Nelson was willing and able to point his ships into an enemy line, because he knew that the enemy’s lower standard of gunnery would result in less accuracy and volume of fire (thus less damage on approaching the enemy line) and that once brought into action his crew would outfight the enemy in gunfire and boarding action. Why? Because by the late 18th century the Royal Navy had been at almost constant war for nearly a century and was the largest, most experienced and professional navy in the world. Years of blockading enemy fleets in port meant that opposing naval crews lacked training, experience and morale whereas the RN had highly experienced and motivated crews led by professional officers. These facts meant that British fleets were able to delegate authority down to individual captains and to allow flexible tactics in a way that their opponents could not. RN captains would expect to defeat any enemy ship of similar, or even slightly superior, rating. Better training provided the freedom for aggression and innovation.
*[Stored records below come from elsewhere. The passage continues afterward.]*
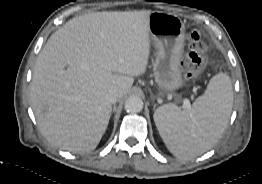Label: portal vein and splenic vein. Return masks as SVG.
Wrapping results in <instances>:
<instances>
[{"instance_id":"portal-vein-and-splenic-vein-1","label":"portal vein and splenic vein","mask_w":262,"mask_h":184,"mask_svg":"<svg viewBox=\"0 0 262 184\" xmlns=\"http://www.w3.org/2000/svg\"><path fill=\"white\" fill-rule=\"evenodd\" d=\"M183 104L185 108H188L190 106V103L187 99L184 100Z\"/></svg>"}]
</instances>
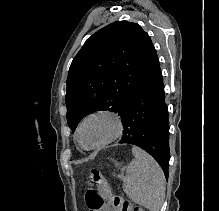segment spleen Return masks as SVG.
I'll list each match as a JSON object with an SVG mask.
<instances>
[{"instance_id": "1", "label": "spleen", "mask_w": 219, "mask_h": 211, "mask_svg": "<svg viewBox=\"0 0 219 211\" xmlns=\"http://www.w3.org/2000/svg\"><path fill=\"white\" fill-rule=\"evenodd\" d=\"M132 159L123 177V187L128 197L147 207L159 211L165 197V177L157 161L141 147H132Z\"/></svg>"}]
</instances>
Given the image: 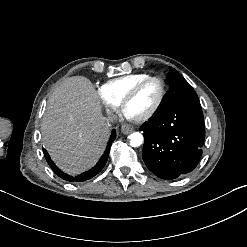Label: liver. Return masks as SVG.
<instances>
[{
  "instance_id": "liver-1",
  "label": "liver",
  "mask_w": 247,
  "mask_h": 247,
  "mask_svg": "<svg viewBox=\"0 0 247 247\" xmlns=\"http://www.w3.org/2000/svg\"><path fill=\"white\" fill-rule=\"evenodd\" d=\"M41 131L43 145L65 173L80 174L98 161L110 130L89 79L74 76L56 88L48 100Z\"/></svg>"
}]
</instances>
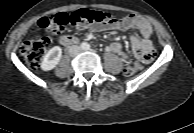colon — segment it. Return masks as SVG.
<instances>
[{"label":"colon","instance_id":"5ec220e1","mask_svg":"<svg viewBox=\"0 0 194 133\" xmlns=\"http://www.w3.org/2000/svg\"><path fill=\"white\" fill-rule=\"evenodd\" d=\"M113 21L114 19L108 12L90 8H81L70 14L58 13L44 17L39 21V25L48 30L50 35L25 41L20 48L21 55L29 66L38 67L44 53L50 47L52 42L51 35L59 33L66 24L71 23L77 29L83 30L88 27L109 24ZM152 58L153 55L141 54V62L125 67L123 70L124 75H134L143 68L145 63L151 61Z\"/></svg>","mask_w":194,"mask_h":133}]
</instances>
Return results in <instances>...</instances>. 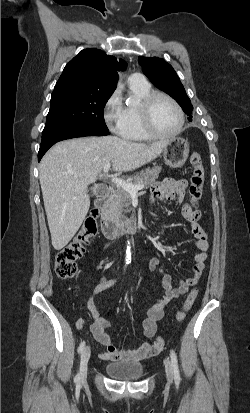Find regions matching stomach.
<instances>
[{"label": "stomach", "instance_id": "obj_1", "mask_svg": "<svg viewBox=\"0 0 250 413\" xmlns=\"http://www.w3.org/2000/svg\"><path fill=\"white\" fill-rule=\"evenodd\" d=\"M189 155V144L183 138H172L167 140L163 149L165 163L173 168L183 166Z\"/></svg>", "mask_w": 250, "mask_h": 413}]
</instances>
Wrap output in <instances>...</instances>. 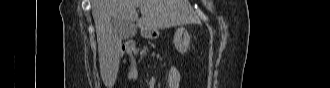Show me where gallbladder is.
I'll use <instances>...</instances> for the list:
<instances>
[{
  "label": "gallbladder",
  "mask_w": 330,
  "mask_h": 88,
  "mask_svg": "<svg viewBox=\"0 0 330 88\" xmlns=\"http://www.w3.org/2000/svg\"><path fill=\"white\" fill-rule=\"evenodd\" d=\"M113 27L125 40L131 39L136 34V26L132 22L116 20Z\"/></svg>",
  "instance_id": "gallbladder-1"
}]
</instances>
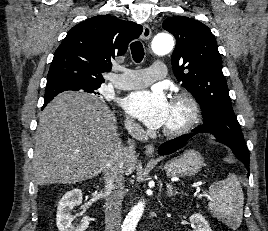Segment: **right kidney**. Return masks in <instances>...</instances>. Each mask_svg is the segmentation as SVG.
I'll list each match as a JSON object with an SVG mask.
<instances>
[{
  "label": "right kidney",
  "mask_w": 268,
  "mask_h": 231,
  "mask_svg": "<svg viewBox=\"0 0 268 231\" xmlns=\"http://www.w3.org/2000/svg\"><path fill=\"white\" fill-rule=\"evenodd\" d=\"M82 191L78 188L67 192L57 206L56 222L59 231H85L89 226L88 217H83L79 224H72L75 216L71 214L76 206L82 204ZM84 209V207H81Z\"/></svg>",
  "instance_id": "1"
}]
</instances>
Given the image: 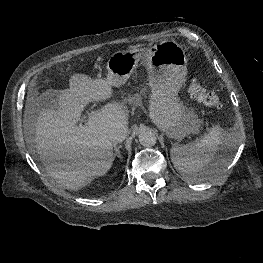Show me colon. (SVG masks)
Listing matches in <instances>:
<instances>
[{
	"label": "colon",
	"instance_id": "obj_1",
	"mask_svg": "<svg viewBox=\"0 0 263 263\" xmlns=\"http://www.w3.org/2000/svg\"><path fill=\"white\" fill-rule=\"evenodd\" d=\"M188 91L191 98L198 101L199 103L216 109L221 108L219 97L207 85L198 81H192L189 85Z\"/></svg>",
	"mask_w": 263,
	"mask_h": 263
}]
</instances>
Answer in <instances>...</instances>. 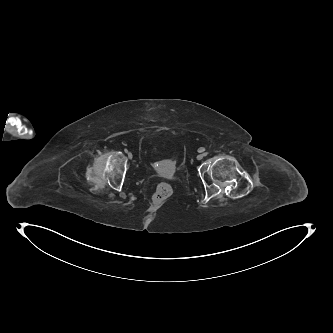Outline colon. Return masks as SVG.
Instances as JSON below:
<instances>
[{"mask_svg": "<svg viewBox=\"0 0 333 333\" xmlns=\"http://www.w3.org/2000/svg\"><path fill=\"white\" fill-rule=\"evenodd\" d=\"M172 194L173 189L169 184H159L152 196L153 205L157 207L163 205L172 196Z\"/></svg>", "mask_w": 333, "mask_h": 333, "instance_id": "1", "label": "colon"}]
</instances>
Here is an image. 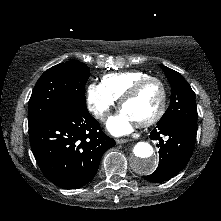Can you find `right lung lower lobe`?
<instances>
[{"mask_svg":"<svg viewBox=\"0 0 221 221\" xmlns=\"http://www.w3.org/2000/svg\"><path fill=\"white\" fill-rule=\"evenodd\" d=\"M32 152L43 174L65 189L80 188L96 175L103 153L115 146L85 105L29 127Z\"/></svg>","mask_w":221,"mask_h":221,"instance_id":"1","label":"right lung lower lobe"}]
</instances>
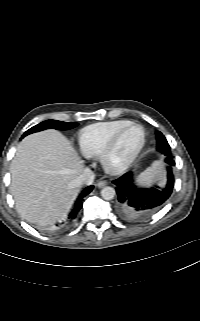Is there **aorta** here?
Listing matches in <instances>:
<instances>
[{
  "instance_id": "obj_1",
  "label": "aorta",
  "mask_w": 200,
  "mask_h": 321,
  "mask_svg": "<svg viewBox=\"0 0 200 321\" xmlns=\"http://www.w3.org/2000/svg\"><path fill=\"white\" fill-rule=\"evenodd\" d=\"M115 195V189L112 187L106 186L101 190V196L105 200H111L115 197Z\"/></svg>"
}]
</instances>
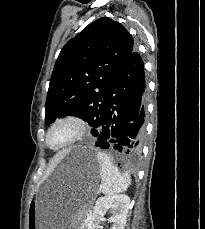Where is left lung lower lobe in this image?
Wrapping results in <instances>:
<instances>
[{"label":"left lung lower lobe","instance_id":"obj_1","mask_svg":"<svg viewBox=\"0 0 205 229\" xmlns=\"http://www.w3.org/2000/svg\"><path fill=\"white\" fill-rule=\"evenodd\" d=\"M145 72L139 53L129 55L108 91V102L93 134L95 145L116 149L129 158L140 155L145 129Z\"/></svg>","mask_w":205,"mask_h":229}]
</instances>
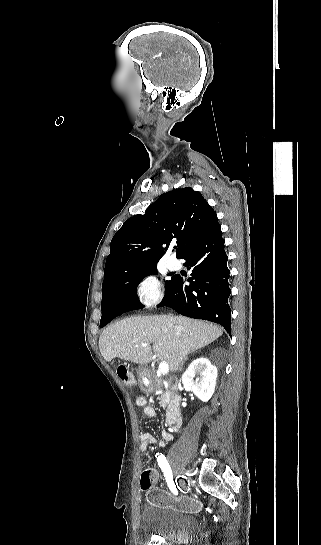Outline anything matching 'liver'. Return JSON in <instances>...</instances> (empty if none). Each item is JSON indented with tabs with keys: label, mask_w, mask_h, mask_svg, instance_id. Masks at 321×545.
Masks as SVG:
<instances>
[{
	"label": "liver",
	"mask_w": 321,
	"mask_h": 545,
	"mask_svg": "<svg viewBox=\"0 0 321 545\" xmlns=\"http://www.w3.org/2000/svg\"><path fill=\"white\" fill-rule=\"evenodd\" d=\"M222 333L218 325L187 317H129L102 331L99 349L108 363L119 357L147 367L153 357H157L159 361H166L171 371H178L186 355L210 345ZM143 343H147V347H142Z\"/></svg>",
	"instance_id": "liver-1"
}]
</instances>
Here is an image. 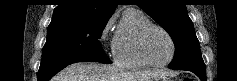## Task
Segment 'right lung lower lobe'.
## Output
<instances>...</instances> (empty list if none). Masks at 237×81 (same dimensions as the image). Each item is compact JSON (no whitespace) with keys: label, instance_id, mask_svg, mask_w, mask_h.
<instances>
[{"label":"right lung lower lobe","instance_id":"98d812e1","mask_svg":"<svg viewBox=\"0 0 237 81\" xmlns=\"http://www.w3.org/2000/svg\"><path fill=\"white\" fill-rule=\"evenodd\" d=\"M95 61L107 63L101 59L94 57H64V58H47L42 59L37 74L38 81H49L56 73L65 68L67 65L76 62Z\"/></svg>","mask_w":237,"mask_h":81}]
</instances>
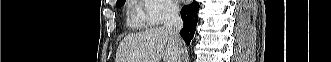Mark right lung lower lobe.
<instances>
[{
    "instance_id": "98d812e1",
    "label": "right lung lower lobe",
    "mask_w": 331,
    "mask_h": 62,
    "mask_svg": "<svg viewBox=\"0 0 331 62\" xmlns=\"http://www.w3.org/2000/svg\"><path fill=\"white\" fill-rule=\"evenodd\" d=\"M198 10L199 3L193 0V3L190 5H185L181 11V18L184 21V27L180 31V35L188 45L190 44L196 29V24L198 21Z\"/></svg>"
}]
</instances>
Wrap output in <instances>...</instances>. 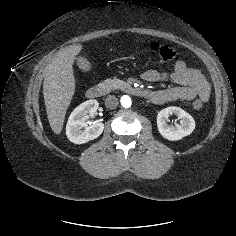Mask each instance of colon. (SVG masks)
Segmentation results:
<instances>
[{
  "label": "colon",
  "mask_w": 236,
  "mask_h": 236,
  "mask_svg": "<svg viewBox=\"0 0 236 236\" xmlns=\"http://www.w3.org/2000/svg\"><path fill=\"white\" fill-rule=\"evenodd\" d=\"M150 49L153 53H155L162 61L165 62H171L178 58V52L177 50L169 45L162 44L158 41H153L150 44ZM204 102L197 98L193 102V107L197 110L201 109L203 107Z\"/></svg>",
  "instance_id": "5ec220e1"
}]
</instances>
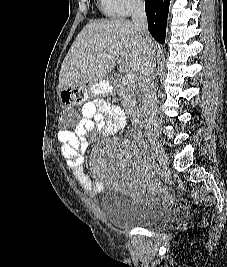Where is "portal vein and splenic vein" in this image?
<instances>
[{
	"label": "portal vein and splenic vein",
	"instance_id": "1",
	"mask_svg": "<svg viewBox=\"0 0 227 267\" xmlns=\"http://www.w3.org/2000/svg\"><path fill=\"white\" fill-rule=\"evenodd\" d=\"M124 78L126 79L129 85H133L137 79V76L132 72H128L125 74Z\"/></svg>",
	"mask_w": 227,
	"mask_h": 267
}]
</instances>
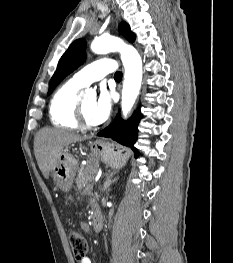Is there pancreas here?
<instances>
[{"label":"pancreas","mask_w":233,"mask_h":263,"mask_svg":"<svg viewBox=\"0 0 233 263\" xmlns=\"http://www.w3.org/2000/svg\"><path fill=\"white\" fill-rule=\"evenodd\" d=\"M92 179L93 175L89 174L87 170L79 172L76 178V184L79 189L84 188L83 194L89 192L93 188V184L91 183Z\"/></svg>","instance_id":"obj_1"}]
</instances>
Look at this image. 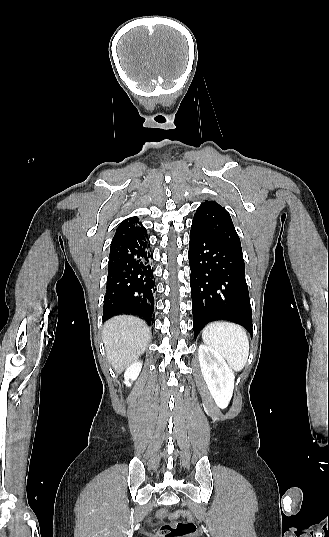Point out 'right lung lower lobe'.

This didn’t work so well for them against American frigates because: 1) the Americans had equivalently trained and experienced crews (many of the members were ex-RN); and 2) the US frigates were typically bigger and better-armed than the RN equivalents.
http://en.wikipedia.org/wiki/War_of_1812#Single-ship_actions
Thanks Fyodor,
I was quoting The Institutional Revolution – not making the claims myself.
The Soviet Army had a similar command structure to the French and Spanish:
The Soldier’s Lot, Viktor Suvorov
James one of the soviet army’s bigger problems in WW2 was that Stalin in the 30s had purged (often shot) most of its higher level officers and largely replaced them with political commissars. And therefore their ability to organise-coordinate complex large scale multiple unit maneuvers was pretty limited.
Not entirely true. Commissars did not lead units, but effectively supervised the officers who did. The officer corps was heavily purged in the 1930s and then again in 1941, but there were still many talented generals able to employ the Deep Battle approach to operational art developed by the Red Army in the 1930s, e.g. Zhukov in 1939:
Battles of Khalkhin Gol
Yes
Zhukov did more than survive in ‘Siberia’ and of course went on to pull off the pincer move on Stalingrad.